Which SEC coach has the toughest job in 2015?

This week’s edition of The Student Section college football roundtable is all about the SEC. TSS Associate Editors Bart Doan and Terry Johnson join staff writer Kevin Causey and special rotating guests in our weekly roundtable discussing all things college football.

To talk about SEC football as we are joined by Senator Blutarsky of Get The Picture.

Question: Which coach in the SEC has the toughest job this season?

Senator Blutarsky
On Twitter @MummePoll

The lazy answer is Derek Mason at Vanderbilt. Not only is he coaching at what has been the weakest program in the conference for decades, he’s following in the footsteps of a coach in James Franklin who managed to beat the odds and elevate the program during his term there.

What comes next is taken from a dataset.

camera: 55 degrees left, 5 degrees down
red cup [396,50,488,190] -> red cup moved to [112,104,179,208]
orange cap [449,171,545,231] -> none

Of course, just because an answer is lazy doesn’t mean it isn’t true.

Bart Doan:
On Twitter @TheCoachBart

The answer is always Vanderbilt, every year, no matter what, but because Vanderbilt is low hanging fruit in this case and is basically “going to a steak house and ordering chicken fingers” off the menu, we won’t choose them. They have inherent disadvantages. This year, the challenge falls on Hugh Freeze and staff in Oxford.

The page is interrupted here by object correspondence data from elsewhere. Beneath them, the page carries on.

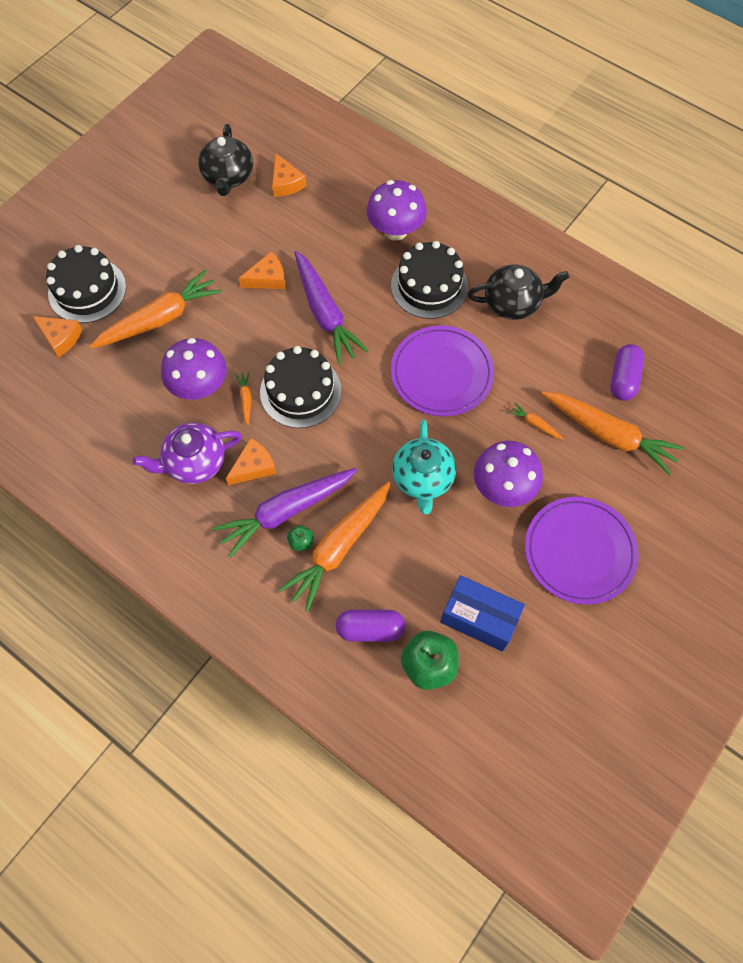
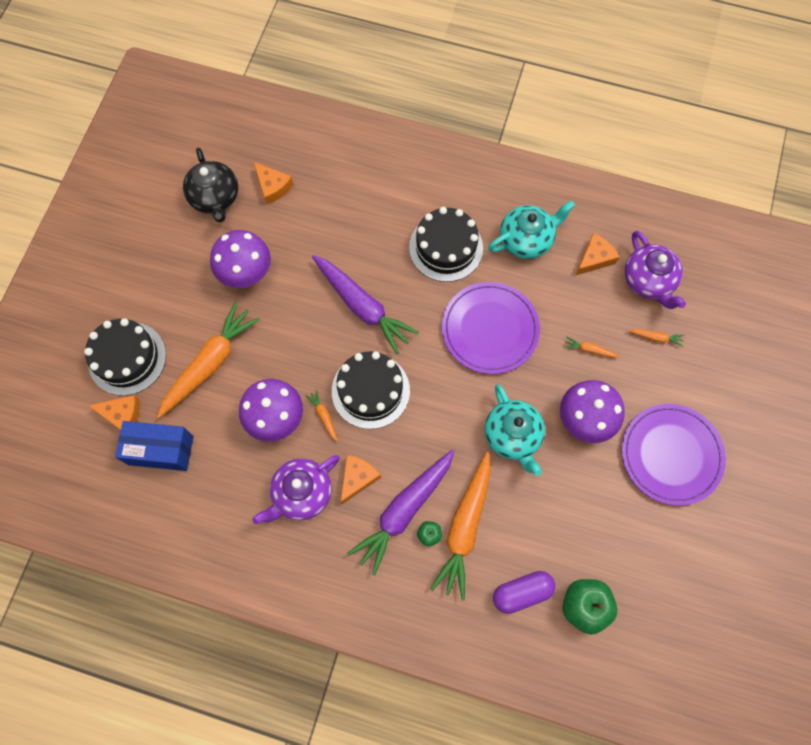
camera: 20 degrees left, 5 degrees up
orange cheese [239,251,285,289] -> orange cheese moved to [576,233,619,275]
purple mushroom [367,180,427,241] -> purple mushroom moved to [210,230,271,288]
blue box [441,575,525,652] -> blue box moved to [115,421,194,471]
black teapot [468,264,569,320] -> turquoise teapot [488,201,575,259]
orange carrot [542,391,685,475] -> orange carrot [628,329,684,347], size x0.41
purple capsule [610,344,644,401] -> purple teapot [625,231,686,309]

Ole Miss is coming off of a breakthrough 2014 where it lingered around the top of the polls all season. Expectations won’t let up because that’s not how it works. The problem is, the schedule is morbidly brutal and then you toss in the fact that the SEC West looks like one of those rooms in a fake haunted house where the monsters keep belting you with giant sacks of fake bloody meat. At Mississippi State. At Alabama. At Auburn. At Florida. Not that it necessarily is supposed to be easy, but when you look at some of the losses the team sustained and then factor in that schedule, you’re looking at the intersection of “expectations” and “schedule” and basically there’s a troll under the bridge at said intersection.

Kevin Causey:
On Twitter @CFBZ

I think the coach that has the most difficult job in the SEC this season is none other than Steve Spurrier. From 2011 to 2013, the Gamecocks went 33-6 overall and 18-6 in the SEC. He set the bar pretty high for the Gamecocks during that stretch.

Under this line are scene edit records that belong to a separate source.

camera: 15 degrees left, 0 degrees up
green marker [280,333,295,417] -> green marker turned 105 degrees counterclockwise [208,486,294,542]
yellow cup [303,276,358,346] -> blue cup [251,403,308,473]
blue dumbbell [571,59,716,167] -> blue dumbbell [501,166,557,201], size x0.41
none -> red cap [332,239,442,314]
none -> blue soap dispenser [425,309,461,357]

Then they went 7-6 overall and 3-5 in the SEC in 2014. There are questions about Spurrier’s age and whether or not he’s in it for the long haul. Spurrier is holding press conferences with the express purpose of ripping on sports writers. Spurrier is in the spotlight. Some of it is his own doing but he’s definitely put himself into a place where his team needs to come out firing on all cylinders after their sub-par 2014.

The SEC East is wide open but after last year, can Spurrier right the ship or is he going to sail off into the sunset. 2015 will let us know the answer to that question.

Terry Johnson:
On Twitter @SectionTPJ

Even though I agree with Mr. Blutarsky about Vanderbilt, I think there’s actually a tougher coaching assignment in the SEC this fall.

That dubious distinction falls to Jim McElwain of Florida.

Let’s be honest: as someone who’s regarded as one of the top offensive minds in college football, many Gator fans are expecting McElwain to turn the offense around this season. That’s going to be a very difficult task. The offense was absolutely awful under Muschamp’s watch, ranking 105, 104, 115, and 96 nationally in yards per game over the last four years. Every effort to shake things up – whether it was a different coordinator, quarterback, or philosophy – seemed to fail miserably.

Things won’t get any easier this fall. Florida needs to find seven new starters on offense, including four on the line. While that’s not an impossible task, it’s certainly not an easy one.